**RECORDS FOR PROCESSING:**
****************

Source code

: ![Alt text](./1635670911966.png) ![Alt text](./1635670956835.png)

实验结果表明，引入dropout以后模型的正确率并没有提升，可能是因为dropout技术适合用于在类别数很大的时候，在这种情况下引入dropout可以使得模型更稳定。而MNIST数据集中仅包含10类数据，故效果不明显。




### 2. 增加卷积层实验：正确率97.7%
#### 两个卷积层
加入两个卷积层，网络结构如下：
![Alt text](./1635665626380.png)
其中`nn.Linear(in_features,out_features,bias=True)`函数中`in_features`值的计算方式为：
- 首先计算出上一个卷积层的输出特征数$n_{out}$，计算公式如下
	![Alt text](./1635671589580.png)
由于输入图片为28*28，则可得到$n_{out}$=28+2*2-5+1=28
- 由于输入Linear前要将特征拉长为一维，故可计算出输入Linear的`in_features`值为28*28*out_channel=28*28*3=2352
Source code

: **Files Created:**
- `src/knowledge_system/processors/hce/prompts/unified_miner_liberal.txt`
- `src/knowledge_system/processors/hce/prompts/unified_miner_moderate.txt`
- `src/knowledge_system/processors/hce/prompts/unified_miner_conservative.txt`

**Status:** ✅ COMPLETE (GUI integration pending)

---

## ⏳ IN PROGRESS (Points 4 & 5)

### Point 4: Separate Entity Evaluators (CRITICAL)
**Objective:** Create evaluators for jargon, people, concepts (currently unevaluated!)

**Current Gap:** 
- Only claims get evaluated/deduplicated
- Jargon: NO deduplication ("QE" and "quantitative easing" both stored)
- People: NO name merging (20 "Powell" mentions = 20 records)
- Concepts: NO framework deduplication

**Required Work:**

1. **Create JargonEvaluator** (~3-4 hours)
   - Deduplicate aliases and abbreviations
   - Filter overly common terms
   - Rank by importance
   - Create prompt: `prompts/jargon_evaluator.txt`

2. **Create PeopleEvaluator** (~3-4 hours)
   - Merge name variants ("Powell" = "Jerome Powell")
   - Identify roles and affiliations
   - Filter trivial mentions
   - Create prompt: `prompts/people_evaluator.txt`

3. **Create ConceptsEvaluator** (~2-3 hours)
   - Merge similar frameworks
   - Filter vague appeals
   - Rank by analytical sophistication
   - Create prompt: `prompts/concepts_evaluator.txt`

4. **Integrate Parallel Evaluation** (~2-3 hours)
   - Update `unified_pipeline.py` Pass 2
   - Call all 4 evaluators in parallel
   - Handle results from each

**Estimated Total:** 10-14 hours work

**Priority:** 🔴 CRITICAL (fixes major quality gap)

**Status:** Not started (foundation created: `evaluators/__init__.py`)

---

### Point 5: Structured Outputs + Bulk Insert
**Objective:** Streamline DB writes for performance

****************

How many lines in the rows above contain the string "text"? Case counts. Reply with the number alone.

3